**Given request 1**: In the CAMB interpolator text, which algorithm was used earlier to fit a straight line?
**Given request 2**: Write out everything from "# Building an" down to "Large-Scale Structure data." in the CAMB interpolator text, swapping "notebook" for "tutorial".

# Building an Interpolator with CAMB

#### Introduction
In this notebook, we are going to learn about numerical interpolation and why it is useful. We'll end up with something at the end of this notebook that we'll need for fitting our CMB and Large-Scale Structure data.

#### The Problem
Now that we've got to grips with CAMB, we should be aware that it's pretty quick at computing all the observables that we're interested in. We've also looked at how to fit a straight line using the Metropolis-Hastings algorithm. If we wanted to fit some CMB data and extract some cosmological parameters, the obvious thing to do then would be to put CAMB inside our likelihood and run the Metropolis-Hastings algorithm for the cosmological parameters we are interested in; we would loop over our parameters of interest and for each set of parameters call CAMB to get our model predictions. We would then compare this to the data to compute the likelihood, and hence get the posterior samples for our cosmological parameters.

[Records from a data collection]

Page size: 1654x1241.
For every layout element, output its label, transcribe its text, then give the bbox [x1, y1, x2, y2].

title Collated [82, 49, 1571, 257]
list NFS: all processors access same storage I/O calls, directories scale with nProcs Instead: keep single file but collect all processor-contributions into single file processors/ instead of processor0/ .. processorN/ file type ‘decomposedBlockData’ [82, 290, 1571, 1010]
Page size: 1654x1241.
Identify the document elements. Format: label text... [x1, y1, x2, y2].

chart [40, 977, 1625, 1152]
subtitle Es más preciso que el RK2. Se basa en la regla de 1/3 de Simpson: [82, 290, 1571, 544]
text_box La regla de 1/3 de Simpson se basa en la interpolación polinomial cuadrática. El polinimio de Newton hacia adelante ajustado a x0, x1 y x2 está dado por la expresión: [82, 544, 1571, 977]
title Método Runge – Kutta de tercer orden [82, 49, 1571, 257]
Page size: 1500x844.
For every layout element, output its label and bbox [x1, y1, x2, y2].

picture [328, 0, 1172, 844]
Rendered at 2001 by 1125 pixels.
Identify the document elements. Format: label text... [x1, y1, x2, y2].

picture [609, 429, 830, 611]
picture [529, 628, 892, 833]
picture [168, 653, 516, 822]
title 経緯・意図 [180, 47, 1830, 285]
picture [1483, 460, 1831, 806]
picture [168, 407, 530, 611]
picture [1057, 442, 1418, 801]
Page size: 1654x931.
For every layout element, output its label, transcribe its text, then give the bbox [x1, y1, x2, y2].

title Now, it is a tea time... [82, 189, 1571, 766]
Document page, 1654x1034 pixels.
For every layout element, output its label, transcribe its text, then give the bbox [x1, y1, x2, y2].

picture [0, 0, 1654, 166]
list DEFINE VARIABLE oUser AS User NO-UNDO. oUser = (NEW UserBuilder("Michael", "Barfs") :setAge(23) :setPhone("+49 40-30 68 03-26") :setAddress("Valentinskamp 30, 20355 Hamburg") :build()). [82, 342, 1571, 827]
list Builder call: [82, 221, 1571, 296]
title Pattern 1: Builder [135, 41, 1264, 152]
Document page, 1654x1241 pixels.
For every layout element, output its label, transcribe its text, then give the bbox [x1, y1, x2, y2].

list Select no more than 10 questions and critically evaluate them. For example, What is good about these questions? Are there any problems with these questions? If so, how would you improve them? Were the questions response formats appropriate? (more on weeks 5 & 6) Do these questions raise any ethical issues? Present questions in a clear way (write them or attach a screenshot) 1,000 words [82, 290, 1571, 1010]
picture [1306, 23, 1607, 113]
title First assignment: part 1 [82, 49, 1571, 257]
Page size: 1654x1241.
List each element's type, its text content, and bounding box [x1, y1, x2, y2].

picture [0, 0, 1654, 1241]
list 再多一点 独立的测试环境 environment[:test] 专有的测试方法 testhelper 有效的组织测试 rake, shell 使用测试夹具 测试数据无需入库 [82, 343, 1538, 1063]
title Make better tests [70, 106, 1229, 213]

**Task result 1**: The Metropolis-Hastings algorithm.

**Task result 2**:
# Building an Interpolator with CAMB

#### Introduction
In this tutorial, we are going to learn about numerical interpolation and why it is useful. We'll end up with something at the end of this tutorial that we'll need for fitting our CMB and Large-Scale Structure data.